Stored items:
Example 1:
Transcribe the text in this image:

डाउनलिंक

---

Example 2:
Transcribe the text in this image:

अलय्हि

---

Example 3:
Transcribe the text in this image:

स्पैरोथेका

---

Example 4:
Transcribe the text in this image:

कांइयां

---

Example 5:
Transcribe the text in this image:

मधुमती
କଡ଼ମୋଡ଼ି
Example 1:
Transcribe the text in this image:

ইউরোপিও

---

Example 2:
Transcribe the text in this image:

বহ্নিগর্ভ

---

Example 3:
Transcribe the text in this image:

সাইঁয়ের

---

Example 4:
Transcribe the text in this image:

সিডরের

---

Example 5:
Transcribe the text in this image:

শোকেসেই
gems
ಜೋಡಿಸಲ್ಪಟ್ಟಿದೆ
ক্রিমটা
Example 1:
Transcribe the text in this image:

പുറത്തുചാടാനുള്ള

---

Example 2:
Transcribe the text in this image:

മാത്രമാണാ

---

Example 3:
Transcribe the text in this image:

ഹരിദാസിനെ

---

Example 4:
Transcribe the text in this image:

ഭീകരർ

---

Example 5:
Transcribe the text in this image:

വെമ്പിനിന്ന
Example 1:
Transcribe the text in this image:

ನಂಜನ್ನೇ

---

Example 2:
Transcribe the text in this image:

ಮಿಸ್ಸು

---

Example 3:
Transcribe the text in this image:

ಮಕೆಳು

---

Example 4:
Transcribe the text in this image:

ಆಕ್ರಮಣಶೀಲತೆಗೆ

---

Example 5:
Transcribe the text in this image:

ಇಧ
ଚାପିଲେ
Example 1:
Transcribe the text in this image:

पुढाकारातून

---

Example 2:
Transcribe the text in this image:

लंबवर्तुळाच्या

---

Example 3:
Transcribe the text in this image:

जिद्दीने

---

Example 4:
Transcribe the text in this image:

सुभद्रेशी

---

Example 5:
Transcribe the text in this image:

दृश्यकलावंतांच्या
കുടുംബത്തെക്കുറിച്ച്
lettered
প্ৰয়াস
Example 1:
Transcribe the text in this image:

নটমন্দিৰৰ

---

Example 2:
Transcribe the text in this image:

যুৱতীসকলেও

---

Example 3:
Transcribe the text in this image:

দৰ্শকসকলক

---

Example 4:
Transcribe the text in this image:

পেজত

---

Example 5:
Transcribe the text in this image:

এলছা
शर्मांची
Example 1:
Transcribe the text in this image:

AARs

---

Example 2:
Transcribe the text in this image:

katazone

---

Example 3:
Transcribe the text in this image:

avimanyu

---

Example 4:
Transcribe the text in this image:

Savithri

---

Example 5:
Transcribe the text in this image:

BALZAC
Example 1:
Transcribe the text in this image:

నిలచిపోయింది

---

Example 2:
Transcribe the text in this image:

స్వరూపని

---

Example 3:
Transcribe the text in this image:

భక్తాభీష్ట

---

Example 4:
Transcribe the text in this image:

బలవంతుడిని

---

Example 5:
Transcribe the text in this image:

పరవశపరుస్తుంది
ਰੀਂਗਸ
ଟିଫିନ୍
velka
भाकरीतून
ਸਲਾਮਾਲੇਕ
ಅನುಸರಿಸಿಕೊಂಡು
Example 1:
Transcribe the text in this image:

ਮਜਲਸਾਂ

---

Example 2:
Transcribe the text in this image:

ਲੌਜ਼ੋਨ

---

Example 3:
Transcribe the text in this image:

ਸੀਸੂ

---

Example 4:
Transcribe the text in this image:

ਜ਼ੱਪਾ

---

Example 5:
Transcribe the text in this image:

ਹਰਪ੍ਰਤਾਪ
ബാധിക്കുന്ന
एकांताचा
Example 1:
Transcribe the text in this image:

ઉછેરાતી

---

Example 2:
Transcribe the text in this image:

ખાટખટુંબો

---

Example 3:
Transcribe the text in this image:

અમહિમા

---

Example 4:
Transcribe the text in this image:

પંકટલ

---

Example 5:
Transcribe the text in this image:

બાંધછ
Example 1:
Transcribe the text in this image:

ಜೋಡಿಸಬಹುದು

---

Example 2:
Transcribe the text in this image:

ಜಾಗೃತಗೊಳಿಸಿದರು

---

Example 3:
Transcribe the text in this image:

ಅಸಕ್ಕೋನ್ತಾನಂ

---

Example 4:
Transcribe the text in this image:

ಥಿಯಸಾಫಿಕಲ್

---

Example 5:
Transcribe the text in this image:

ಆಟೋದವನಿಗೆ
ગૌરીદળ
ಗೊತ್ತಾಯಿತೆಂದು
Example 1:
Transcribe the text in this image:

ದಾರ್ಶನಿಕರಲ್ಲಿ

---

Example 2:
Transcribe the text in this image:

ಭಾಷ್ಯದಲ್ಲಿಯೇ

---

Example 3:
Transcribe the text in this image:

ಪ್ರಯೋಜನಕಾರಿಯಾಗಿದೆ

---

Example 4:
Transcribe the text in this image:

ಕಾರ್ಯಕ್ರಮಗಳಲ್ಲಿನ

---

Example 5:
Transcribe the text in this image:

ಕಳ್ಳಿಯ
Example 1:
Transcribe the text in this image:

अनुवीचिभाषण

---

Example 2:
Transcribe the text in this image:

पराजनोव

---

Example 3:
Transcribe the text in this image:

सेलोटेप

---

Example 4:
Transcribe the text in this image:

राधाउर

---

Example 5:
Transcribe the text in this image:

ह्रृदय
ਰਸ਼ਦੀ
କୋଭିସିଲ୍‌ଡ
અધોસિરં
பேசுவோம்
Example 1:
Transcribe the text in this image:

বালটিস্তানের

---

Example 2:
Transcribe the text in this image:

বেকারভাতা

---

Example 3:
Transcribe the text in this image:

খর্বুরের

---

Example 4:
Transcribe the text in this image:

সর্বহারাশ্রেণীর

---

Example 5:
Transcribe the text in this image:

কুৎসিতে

**Task goal**
Return what is listed above, exactly and completely.

**Result of the task**
Example 1:
Transcribe the text in this image:

डाउनलिंक

---

Example 2:
Transcribe the text in this image:

अलय्हि

---

Example 3:
Transcribe the text in this image:

स्पैरोथेका

---

Example 4:
Transcribe the text in this image:

कांइयां

---

Example 5:
Transcribe the text in this image:

मधुमती
କଡ଼ମୋଡ଼ି
Example 1:
Transcribe the text in this image:

ইউরোপিও

---

Example 2:
Transcribe the text in this image:

বহ্নিগর্ভ

---

Example 3:
Transcribe the text in this image:

সাইঁয়ের

---

Example 4:
Transcribe the text in this image:

সিডরের

---

Example 5:
Transcribe the text in this image:

শোকেসেই
gems
ಜೋಡಿಸಲ್ಪಟ್ಟಿದೆ
ক্রিমটা
Example 1:
Transcribe the text in this image:

പുറത്തുചാടാനുള്ള

---

Example 2:
Transcribe the text in this image:

മാത്രമാണാ

---

Example 3:
Transcribe the text in this image:

ഹരിദാസിനെ

---

Example 4:
Transcribe the text in this image:

ഭീകരർ

---

Example 5:
Transcribe the text in this image:

വെമ്പിനിന്ന
Example 1:
Transcribe the text in this image:

ನಂಜನ್ನೇ

---

Example 2:
Transcribe the text in this image:

ಮಿಸ್ಸು

---

Example 3:
Transcribe the text in this image:

ಮಕೆಳು

---

Example 4:
Transcribe the text in this image:

ಆಕ್ರಮಣಶೀಲತೆಗೆ

---

Example 5:
Transcribe the text in this image:

ಇಧ
ଚାପିଲେ
Example 1:
Transcribe the text in this image:

पुढाकारातून

---

Example 2:
Transcribe the text in this image:

लंबवर्तुळाच्या

---

Example 3:
Transcribe the text in this image:

जिद्दीने

---

Example 4:
Transcribe the text in this image:

सुभद्रेशी

---

Example 5:
Transcribe the text in this image:

दृश्यकलावंतांच्या
കുടുംബത്തെക്കുറിച്ച്
lettered
প্ৰয়াস
Example 1:
Transcribe the text in this image:

নটমন্দিৰৰ

---

Example 2:
Transcribe the text in this image:

যুৱতীসকলেও

---

Example 3:
Transcribe the text in this image:

দৰ্শকসকলক

---

Example 4:
Transcribe the text in this image:

পেজত

---

Example 5:
Transcribe the text in this image:

এলছা
शर्मांची
Example 1:
Transcribe the text in this image:

AARs

---

Example 2:
Transcribe the text in this image:

katazone

---

Example 3:
Transcribe the text in this image:

avimanyu

---

Example 4:
Transcribe the text in this image:

Savithri

---

Example 5:
Transcribe the text in this image:

BALZAC
Example 1:
Transcribe the text in this image:

నిలచిపోయింది

---

Example 2:
Transcribe the text in this image:

స్వరూపని

---

Example 3:
Transcribe the text in this image:

భక్తాభీష్ట

---

Example 4:
Transcribe the text in this image:

బలవంతుడిని

---

Example 5:
Transcribe the text in this image:

పరవశపరుస్తుంది
ਰੀਂਗਸ
ଟିଫିନ୍
velka
भाकरीतून
ਸਲਾਮਾਲੇਕ
ಅನುಸರಿಸಿಕೊಂಡು
Example 1:
Transcribe the text in this image:

ਮਜਲਸਾਂ

---

Example 2:
Transcribe the text in this image:

ਲੌਜ਼ੋਨ

---

Example 3:
Transcribe the text in this image:

ਸੀਸੂ

---

Example 4:
Transcribe the text in this image:

ਜ਼ੱਪਾ

---

Example 5:
Transcribe the text in this image:

ਹਰਪ੍ਰਤਾਪ
ബാധിക്കുന്ന
एकांताचा
Example 1:
Transcribe the text in this image:

ઉછેરાતી

---

Example 2:
Transcribe the text in this image:

ખાટખટુંબો

---

Example 3:
Transcribe the text in this image:

અમહિમા

---

Example 4:
Transcribe the text in this image:

પંકટલ

---

Example 5:
Transcribe the text in this image:

બાંધછ
Example 1:
Transcribe the text in this image:

ಜೋಡಿಸಬಹುದು

---

Example 2:
Transcribe the text in this image:

ಜಾಗೃತಗೊಳಿಸಿದರು

---

Example 3:
Transcribe the text in this image:

ಅಸಕ್ಕೋನ್ತಾನಂ

---

Example 4:
Transcribe the text in this image:

ಥಿಯಸಾಫಿಕಲ್

---

Example 5:
Transcribe the text in this image:

ಆಟೋದವನಿಗೆ
ગૌરીદળ
ಗೊತ್ತಾಯಿತೆಂದು
Example 1:
Transcribe the text in this image:

ದಾರ್ಶನಿಕರಲ್ಲಿ

---

Example 2:
Transcribe the text in this image:

ಭಾಷ್ಯದಲ್ಲಿಯೇ

---

Example 3:
Transcribe the text in this image:

ಪ್ರಯೋಜನಕಾರಿಯಾಗಿದೆ

---

Example 4:
Transcribe the text in this image:

ಕಾರ್ಯಕ್ರಮಗಳಲ್ಲಿನ

---

Example 5:
Transcribe the text in this image:

ಕಳ್ಳಿಯ
Example 1:
Transcribe the text in this image:

अनुवीचिभाषण

---

Example 2:
Transcribe the text in this image:

पराजनोव

---

Example 3:
Transcribe the text in this image:

सेलोटेप

---

Example 4:
Transcribe the text in this image:

राधाउर

---

Example 5:
Transcribe the text in this image:

ह्रृदय
ਰਸ਼ਦੀ
କୋଭିସିଲ୍‌ଡ
અધોસિરં
பேசுவோம்
Example 1:
Transcribe the text in this image:

বালটিস্তানের

---

Example 2:
Transcribe the text in this image:

বেকারভাতা

---

Example 3:
Transcribe the text in this image:

খর্বুরের

---

Example 4:
Transcribe the text in this image:

সর্বহারাশ্রেণীর

---

Example 5:
Transcribe the text in this image:

কুৎসিতে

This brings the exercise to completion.